Of the many “specifics” in the 108-page proposal, its approach to regulating facial recognition is especially consequential. “The use of AI systems for ‘real-time’ remote biometric identification of natural persons in publicly accessible spaces for the purpose of law enforcement,” it reads, “is considered particularly intrusive in the rights and freedoms of the concerned persons,” as it can affect private life, “evoke a feeling of constant surveillance,” and “indirectly dissuade the exercise of the freedom of assembly and other fundamental rights.” At first glance, these words may signal alignment with the concerns of many activists and technology ethicists on the harms facial recognition can inflict on marginalized communities and grave mass-surveillance risks.
The commission then states, “The use of those systems for the purpose of law enforcement should therefore be prohibited.” However, it would allow exceptions in “three exhaustively listed and narrowly defined situations.” This is where the loopholes come into play.

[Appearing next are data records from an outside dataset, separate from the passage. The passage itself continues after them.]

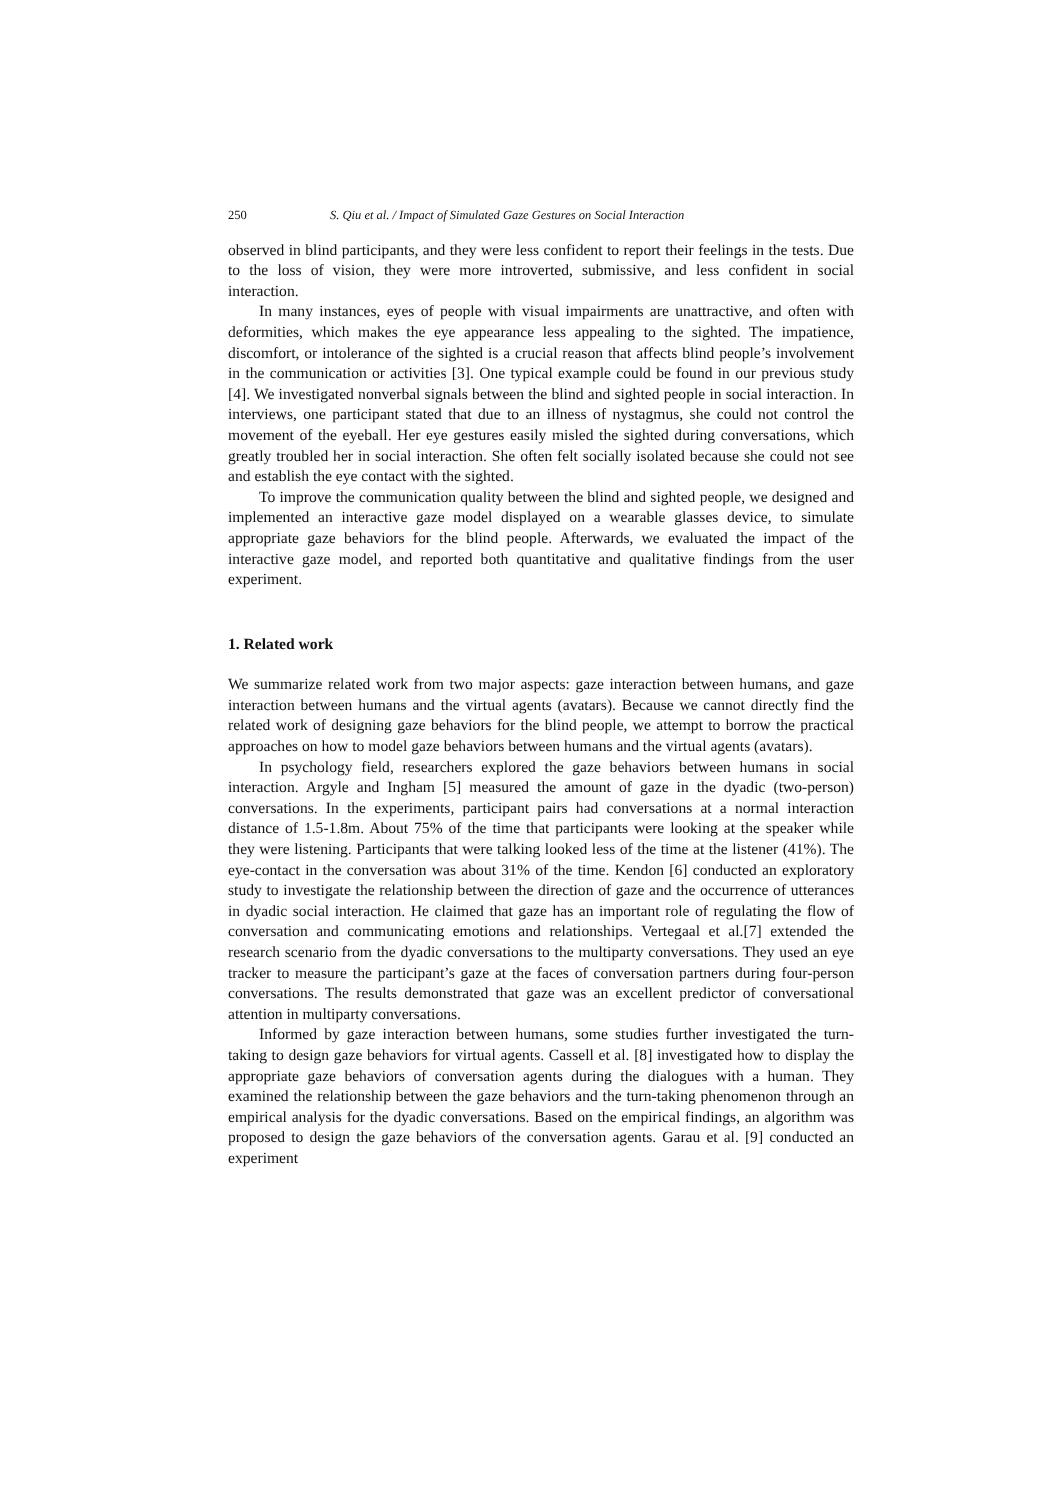250 S. Qiu et al. / Impact of Simulated Gaze Gestures on Social Interaction
observed in blind participants, and they were less confident to report their feelings in the tests. Due to the loss of vision, they were more introverted, submissive, and less confident in social interaction.
In many instances, eyes of people with visual impairments are unattractive, and often with deformities, which makes the eye appearance less appealing to the sighted. The impatience, discomfort, or intolerance of the sighted is a crucial reason that affects blind people’s involvement in the communication or activities [3]. One typical example could be found in our previous study [4]. We investigated nonverbal signals between the blind and sighted people in social interaction. In interviews, one participant stated that due to an illness of nystagmus, she could not control the movement of the eyeball. Her eye gestures easily misled the sighted during conversations, which greatly troubled her in social interaction. She often felt socially isolated because she could not see and establish the eye contact with the sighted.
To improve the communication quality between the blind and sighted people, we designed and implemented an interactive gaze model displayed on a wearable glasses device, to simulate appropriate gaze behaviors for the blind people. Afterwards, we evaluated the impact of the interactive gaze model, and reported both quantitative and qualitative findings from the user experiment.
1. Related work
We summarize related work from two major aspects: gaze interaction between humans, and gaze interaction between humans and the virtual agents (avatars). Because we cannot directly find the related work of designing gaze behaviors for the blind people, we attempt to borrow the practical approaches on how to model gaze behaviors between humans and the virtual agents (avatars).
In psychology field, researchers explored the gaze behaviors between humans in social interaction. Argyle and Ingham [5] measured the amount of gaze in the dyadic (two-person) conversations. In the experiments, participant pairs had conversations at a normal interaction distance of 1.5-1.8m. About 75% of the time that participants were looking at the speaker while they were listening. Participants that were talking looked less of the time at the listener (41%). The eye-contact in the conversation was about 31% of the time. Kendon [6] conducted an exploratory study to investigate the relationship between the direction of gaze and the occurrence of utterances in dyadic social interaction. He claimed that gaze has an important role of regulating the flow of conversation and communicating emotions and relationships. Vertegaal et al.[7] extended the research scenario from the dyadic conversations to the multiparty conversations. They used an eye tracker to measure the participant’s gaze at the faces of conversation partners during four-person conversations. The results demonstrated that gaze was an excellent predictor of conversational attention in multiparty conversations.
Informed by gaze interaction between humans, some studies further investigated the turn-taking to design gaze behaviors for virtual agents. Cassell et al. [8] investigated how to display the appropriate gaze behaviors of conversation agents during the dialogues with a human. They examined the relationship between the gaze behaviors and the turn-taking phenomenon through an empirical analysis for the dyadic conversations. Based on the empirical findings, an algorithm was proposed to design the gaze behaviors of the conversation agents. Garau et al. [9] conducted an experiment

The exceptions include situations that “involve the search for potential victims of crime, including missing children; certain threats to the life or physical safety of natural persons or of a terrorist attack; and the detection, localization, identification or prosecution of perpetrators or suspects of the criminal offenses.” This language, for all that the scenarios are described as “narrowly defined,” offers myriad justifications for law enforcement to deploy facial recognition as it wishes. Permitting its use in the “identification” of “perpetrators or suspects” of criminal offenses, for example, would allow precisely the kind of discriminatory uses of often racist and sexist facial-recognition algorithms that activists have long warned about.
The EU’s privacy watchdog, the European Data Protection Supervisor, quickly pounced on this. “A stricter approach is necessary given that remote biometric identification, where AI may contribute to unprecedented developments, presents extremely high risks of deep and non-democratic intrusion into individuals’ private lives,” the EDPS statement read. Sarah Chander from the nonprofit organization European Digital Rights described the proposal to the Verge as “a veneer of fundamental rights protection.” Others have noted how these exceptions mirror legislation in the US that on the surface appears to restrict facial recognition use but in fact has many broad carve-outs.